Amelia Irvine, a senior at Georgetown University, responded to Fair's conduct in a statement to Campus Reform.
“It’s laughable that Twitter recognizes that Christine Fair’s comments were outside the bounds of civil discourse, while Georgetown University refuses to do so," Irvine said. "Why won’t Georgetown clearly tell professors and students that calling for violence against others is unacceptable?”
"Georgetown urges members of our community to engage in robust, but respectful dialogue," a Georgetown spokesman told Campus Reform. "While we protect speech and expression, we condemn uncivil and disrespectful discourse that is inconsistent with our values."
“The views of faculty members expressed in their private capacities are their own and not the views of the University. Our policy does not prohibit speech based on the person presenting ideas or the content of those ideas, even when those ideas may be difficult, controversial or objectionable. While faculty members may exercise freedom of speech, we expect their classrooms and interaction with students to be free of bias and geared toward thoughtful, respectful dialogue.”
In a separate statement, Georgetown University President John DeGioia added "we can and do strongly condemn the use of violent imagery, profanity, and insensitive labeling of individuals based on gender, ethnicity or political affiliation in any form of discourse. Such expressions go against our values."
Nicole Neily, president of Speech First, offered a different perspective. Neily recalled the fact that Georgetown has adopted a version of the Chicago statement, which states, in part, "it is not the proper role of a university to insulate individuals from ideas and opinions they find unwelcome, disagreeable, or even deeply offensive. Deliberation or debate may not be suppressed because the ideas put forth are thought by some or even by most members of the University community to be offensive, unwise, immoral, or ill-conceived."
Neily then added: "Were Dr. Fair's comments offensive, unwise, and ill-conceived? Yes. Should she be censured, suspended, fired, or otherwise punished for them? I don't think so."
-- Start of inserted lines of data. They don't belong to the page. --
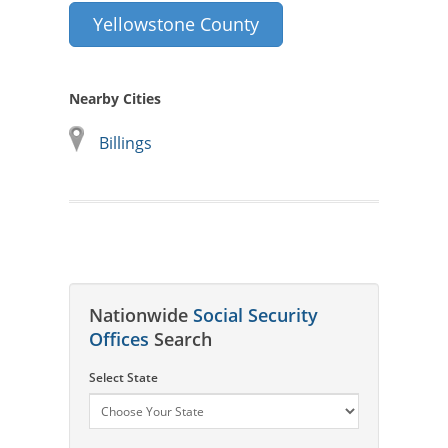
Yellowstone County
Nearby Cities
Billings
Nationwide
Social Security
Offices
Search
Select State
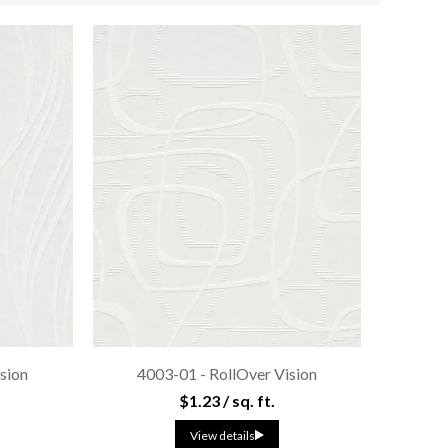
sion
4003-01 - RollOver Vision
$1.23 / sq. ft.
View details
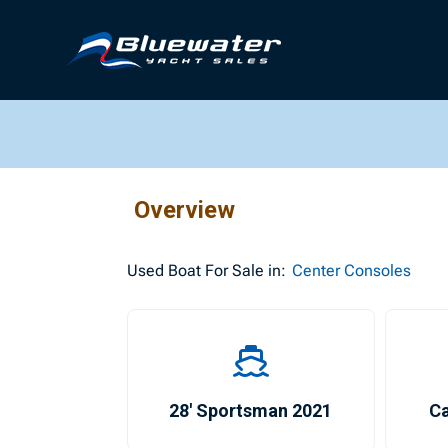
Overview
Used
Boat For Sale in:
Center Consoles
28′ Sportsman 2021
Ca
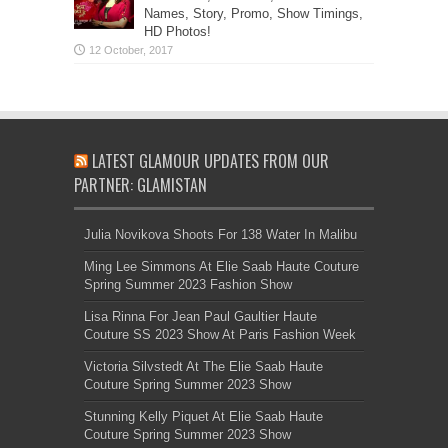
Names, Story, Promo, Show Timings,
HD Photos!
LATEST GLAMOUR UPDATES FROM OUR
PARTNER: GLAMISTAN
Julia Novikova Shoots For 138 Water In Malibu
Ming Lee Simmons At Elie Saab Haute Couture
Spring Summer 2023 Fashion Show
Lisa Rinna For Jean Paul Gaultier Haute
Couture SS 2023 Show At Paris Fashion Week
Victoria Silvstedt At The Elie Saab Haute
Couture Spring Summer 2023 Show
Stunning Kelly Piquet At Elie Saab Haute
Couture Spring Summer 2023 Show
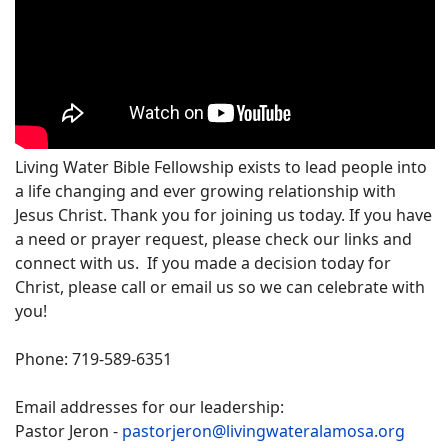
Living Water Bible Fellowship exists to lead people into
a life changing and ever growing relationship with
Jesus Christ. Thank you for joining us today. If you have
a need or prayer request, please check our links and
connect with us. If you made a decision today for
Christ, please call or email us so we can celebrate with
you!
Phone: 719-589-6351
Email addresses for our leadership:
Pastor Jeron -
pastorjeron@livingwateralamosa.org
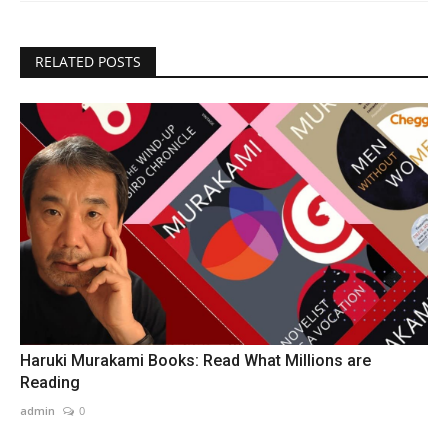
RELATED POSTS
Haruki Murakami Books: Read What Millions are
Reading
admin
0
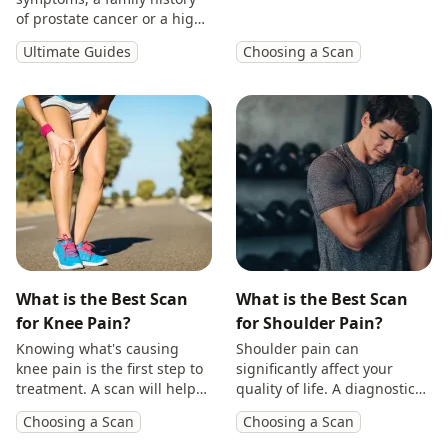
will provide you with
of prostate cancer or a high
answers so you can make
PSA, get peace of mind with
Ultimate Guides
Choosing a Scan
treatment decisions with
a private prostate
clarity.
multiparametric MRI scan.
What is the Best Scan
What is the Best Scan
for Knee Pain?
for Shoulder Pain?
Knowing what's causing
Shoulder pain can
knee pain is the first step to
significantly affect your
treatment. A scan will help
quality of life. A diagnostic
you identify the cause and
scan will help diagnose the
Choosing a Scan
Choosing a Scan
get back to doing the things
cause of your symptoms and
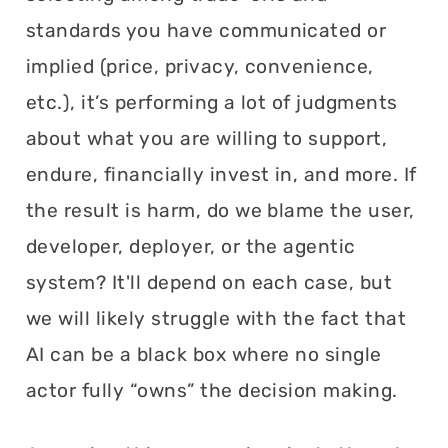
standards you have communicated or
implied (price, privacy, convenience,
etc.), it’s performing a lot of judgments
about what you are willing to support,
endure, financially invest in, and more. If
the result is harm, do we blame the user,
developer, deployer, or the agentic
system? It'll depend on each case, but
we will likely struggle with the fact that
AI can be a black box where no single
actor fully “owns” the decision making.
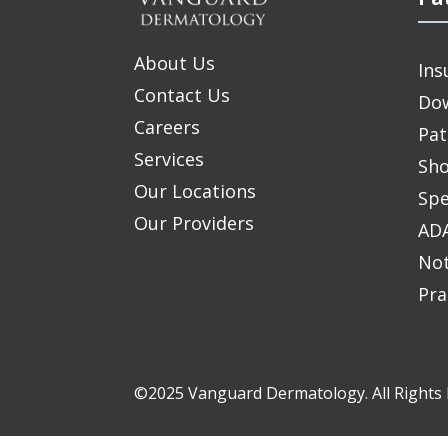
About Us
Ins
Contact Us
Do
Careers
Pat
Services
Sho
Our Locations
Spe
Our Providers
ADA
Not
Pra
©2025 Vanguard Dermatology. All Rights 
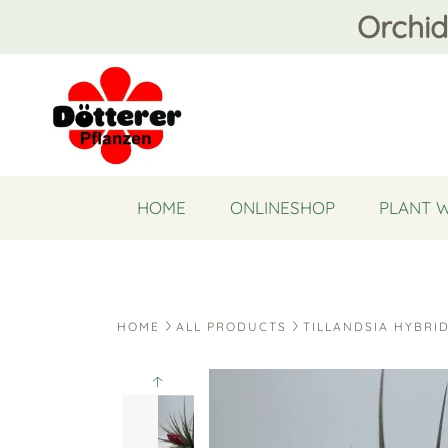
Orchid
HOME
ONLINESHOP
PLANT 
HOME
ALL PRODUCTS
TILLANDSIA HYBRI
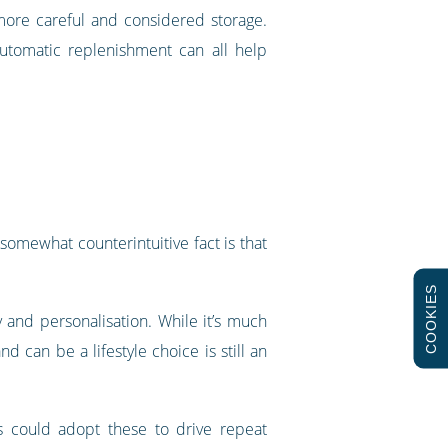
more careful and considered storage.
automatic replenishment can all help
somewhat counterintuitive fact is that
COOKIES
ty and personalisation. While it’s much
 can be a lifestyle choice is still an
s could adopt these to drive repeat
A spokeswoman for University of Detroit Mercy President Dr. Antoine Garibaldi, who serves on Georgetown's Board of Directors, told Campus Reform that Garibaldi "would not be comfortable commenting [for the story] because this is a Georgetown matter."
Editor's note: Campus Reform encourages civil discourse and acknowledges professors' First Amendment right to free speech. The purpose of this article, like any other, is to present the facts and allow our readers to form their own opinions.